So You Want to Go to Code School

A Guide to Choosing a Code School and Succeeding When You Get There

Positive Trends in Course Report’s Annual Graduate Survey

Course Report is an awesome resource for anyone thinking of attending a coding bootcamp. It is an impartial site where you can find honest student reviews and resources for every stage of your journey. They have just published the results of their second annual Graduate Survey, and the numbers paint a glowing picture for prospective students.

Spoiler alert! In the end, most students are very happy with their decision to go to code school, with reported satisfaction ratings up to 8.42/10 from 8.1/10.

There were fewer qualifying code schools represented in the survey this year (44 down from 48), but more students met inclusion criteria (665 up from 432). The biggest win for this survey is the breakdown of outcomes by post-bootcamp time-to-employment.

  • 27% of students were employed at a job requiring the skills they learned at bootcamp within 30 days after graduation
  • 61% were placed after 60 days
  • 79% within 90 days
  • 88% within 120 days

These numbers mean that developer jobs are being filled by code school grads at a sustained rate. The code school model of learning web development in a bootcamp-style environment is gaining momentum, and does not show signs of slowing down. While most of the students who opt for code school are getting hired, it’s important to note that the employment process takes time and that jobs aren’t available to everyone right out of the gate. Be prepared for two or more months of continued unemployment after your program has completed.

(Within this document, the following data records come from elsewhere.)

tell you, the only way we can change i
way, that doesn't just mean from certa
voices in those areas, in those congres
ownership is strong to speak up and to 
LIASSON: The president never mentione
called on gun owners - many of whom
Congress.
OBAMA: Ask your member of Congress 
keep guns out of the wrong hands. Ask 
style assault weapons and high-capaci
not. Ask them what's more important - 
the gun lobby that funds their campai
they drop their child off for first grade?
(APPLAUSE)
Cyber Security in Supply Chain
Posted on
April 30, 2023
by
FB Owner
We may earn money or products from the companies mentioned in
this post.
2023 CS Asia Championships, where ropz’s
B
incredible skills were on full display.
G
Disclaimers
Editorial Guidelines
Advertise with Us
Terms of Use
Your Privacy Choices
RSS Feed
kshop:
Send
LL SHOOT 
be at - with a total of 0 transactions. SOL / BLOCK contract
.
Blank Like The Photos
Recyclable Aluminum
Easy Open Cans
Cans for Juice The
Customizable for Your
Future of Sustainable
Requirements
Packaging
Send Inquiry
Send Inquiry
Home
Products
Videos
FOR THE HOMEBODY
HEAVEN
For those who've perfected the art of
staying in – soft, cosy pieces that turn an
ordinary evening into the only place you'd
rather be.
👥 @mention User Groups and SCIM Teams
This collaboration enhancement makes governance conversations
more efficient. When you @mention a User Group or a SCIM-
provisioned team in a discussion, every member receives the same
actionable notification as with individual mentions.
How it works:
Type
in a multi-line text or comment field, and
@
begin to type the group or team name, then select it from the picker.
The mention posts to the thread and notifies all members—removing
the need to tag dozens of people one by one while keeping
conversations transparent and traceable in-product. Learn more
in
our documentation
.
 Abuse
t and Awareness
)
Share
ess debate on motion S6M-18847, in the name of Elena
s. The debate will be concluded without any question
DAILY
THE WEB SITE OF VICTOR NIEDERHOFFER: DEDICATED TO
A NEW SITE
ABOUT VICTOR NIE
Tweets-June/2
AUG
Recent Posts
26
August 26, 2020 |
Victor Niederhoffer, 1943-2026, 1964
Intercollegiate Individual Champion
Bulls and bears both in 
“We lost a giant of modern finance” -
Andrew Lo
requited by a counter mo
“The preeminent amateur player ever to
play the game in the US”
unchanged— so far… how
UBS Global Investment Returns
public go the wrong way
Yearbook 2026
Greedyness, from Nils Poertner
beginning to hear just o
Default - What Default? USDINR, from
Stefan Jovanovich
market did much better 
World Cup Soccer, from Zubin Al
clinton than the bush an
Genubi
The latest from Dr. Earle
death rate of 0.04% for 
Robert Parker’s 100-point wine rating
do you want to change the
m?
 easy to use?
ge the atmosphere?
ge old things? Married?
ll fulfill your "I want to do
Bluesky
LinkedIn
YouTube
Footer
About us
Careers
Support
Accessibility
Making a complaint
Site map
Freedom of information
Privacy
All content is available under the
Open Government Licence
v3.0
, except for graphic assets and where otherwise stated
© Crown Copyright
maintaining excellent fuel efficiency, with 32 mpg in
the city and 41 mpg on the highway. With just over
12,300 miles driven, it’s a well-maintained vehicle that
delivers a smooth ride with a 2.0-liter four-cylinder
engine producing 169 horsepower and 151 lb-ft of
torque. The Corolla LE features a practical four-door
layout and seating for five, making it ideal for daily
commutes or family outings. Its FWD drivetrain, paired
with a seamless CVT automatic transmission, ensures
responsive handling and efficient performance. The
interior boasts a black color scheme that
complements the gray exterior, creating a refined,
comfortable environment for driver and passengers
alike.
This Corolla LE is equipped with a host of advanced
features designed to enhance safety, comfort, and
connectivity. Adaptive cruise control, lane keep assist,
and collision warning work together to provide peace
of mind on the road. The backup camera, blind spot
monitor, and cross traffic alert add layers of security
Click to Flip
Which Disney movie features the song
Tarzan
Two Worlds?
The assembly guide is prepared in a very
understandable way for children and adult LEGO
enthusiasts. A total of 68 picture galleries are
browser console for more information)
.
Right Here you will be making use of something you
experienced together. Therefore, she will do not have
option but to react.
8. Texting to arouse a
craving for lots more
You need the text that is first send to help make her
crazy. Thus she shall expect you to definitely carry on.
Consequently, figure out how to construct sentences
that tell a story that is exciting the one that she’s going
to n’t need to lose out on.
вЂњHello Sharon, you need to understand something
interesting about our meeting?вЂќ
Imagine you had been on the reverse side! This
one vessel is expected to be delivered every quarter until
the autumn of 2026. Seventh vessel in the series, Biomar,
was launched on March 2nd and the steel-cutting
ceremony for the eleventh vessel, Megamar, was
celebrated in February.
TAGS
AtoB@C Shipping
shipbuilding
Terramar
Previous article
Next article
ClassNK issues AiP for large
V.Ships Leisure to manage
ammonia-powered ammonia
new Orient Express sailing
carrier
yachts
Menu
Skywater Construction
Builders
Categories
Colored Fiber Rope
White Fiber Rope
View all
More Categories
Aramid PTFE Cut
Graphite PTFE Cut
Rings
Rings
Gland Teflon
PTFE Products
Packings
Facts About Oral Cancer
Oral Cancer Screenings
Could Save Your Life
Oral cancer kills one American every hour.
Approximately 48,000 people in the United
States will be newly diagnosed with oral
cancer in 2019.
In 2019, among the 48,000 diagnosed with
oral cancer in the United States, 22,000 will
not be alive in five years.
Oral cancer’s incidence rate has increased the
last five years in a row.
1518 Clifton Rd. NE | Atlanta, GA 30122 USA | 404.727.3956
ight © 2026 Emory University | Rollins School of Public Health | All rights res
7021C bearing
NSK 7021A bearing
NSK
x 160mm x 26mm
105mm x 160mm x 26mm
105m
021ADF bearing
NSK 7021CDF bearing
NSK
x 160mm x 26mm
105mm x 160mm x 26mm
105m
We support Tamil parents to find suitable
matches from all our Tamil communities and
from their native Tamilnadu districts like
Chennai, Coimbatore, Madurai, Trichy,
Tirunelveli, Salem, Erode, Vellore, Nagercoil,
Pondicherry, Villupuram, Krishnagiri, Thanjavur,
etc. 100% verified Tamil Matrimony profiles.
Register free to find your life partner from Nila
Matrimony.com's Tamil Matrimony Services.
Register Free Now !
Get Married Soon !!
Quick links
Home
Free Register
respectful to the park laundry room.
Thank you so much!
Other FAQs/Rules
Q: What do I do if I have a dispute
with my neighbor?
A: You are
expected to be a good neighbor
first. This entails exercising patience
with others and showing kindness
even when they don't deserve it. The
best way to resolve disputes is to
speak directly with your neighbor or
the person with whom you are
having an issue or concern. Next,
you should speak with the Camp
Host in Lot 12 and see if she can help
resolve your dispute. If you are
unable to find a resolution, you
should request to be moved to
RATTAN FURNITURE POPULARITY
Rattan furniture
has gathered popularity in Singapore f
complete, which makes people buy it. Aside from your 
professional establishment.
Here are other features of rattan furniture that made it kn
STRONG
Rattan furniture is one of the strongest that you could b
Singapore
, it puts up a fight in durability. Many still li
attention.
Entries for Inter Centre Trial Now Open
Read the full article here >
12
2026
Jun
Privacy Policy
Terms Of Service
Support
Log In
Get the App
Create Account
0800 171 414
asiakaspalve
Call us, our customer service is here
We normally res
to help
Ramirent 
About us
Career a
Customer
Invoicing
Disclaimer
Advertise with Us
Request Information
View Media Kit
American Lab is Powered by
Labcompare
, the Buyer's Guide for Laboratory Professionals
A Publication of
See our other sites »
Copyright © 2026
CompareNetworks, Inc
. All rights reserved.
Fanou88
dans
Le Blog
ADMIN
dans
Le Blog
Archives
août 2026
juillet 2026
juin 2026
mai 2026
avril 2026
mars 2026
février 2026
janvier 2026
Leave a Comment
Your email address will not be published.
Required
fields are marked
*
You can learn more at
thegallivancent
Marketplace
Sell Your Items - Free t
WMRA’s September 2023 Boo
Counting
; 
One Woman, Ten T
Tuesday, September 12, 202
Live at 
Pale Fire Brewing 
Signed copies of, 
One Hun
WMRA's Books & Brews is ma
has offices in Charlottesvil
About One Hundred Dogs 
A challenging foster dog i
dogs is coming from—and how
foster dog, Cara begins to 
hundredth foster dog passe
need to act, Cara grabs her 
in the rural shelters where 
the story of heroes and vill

Also, you may have to work a little harder to get your foot in the door, as fewer schools (53% down from 60%) offered opportunities for internships with employer partners, or on-site interviews.

Perhaps not surprisingly, tuition is rising, up from an average of $10,267 in 2014 to $11,852 this year. With newly available student loans from external lending partners, 25% of graduates were able to finance their tuition, compared to 4% the year before. Student age is also going up (last year: 29, this year: 31).

What does this mean for code school students?

There has never been a better time to learn web development. Code school is starting to fill the skills gap that left so many developer positions empty. The jobs are waiting, and the financial backing is there to help you succeed.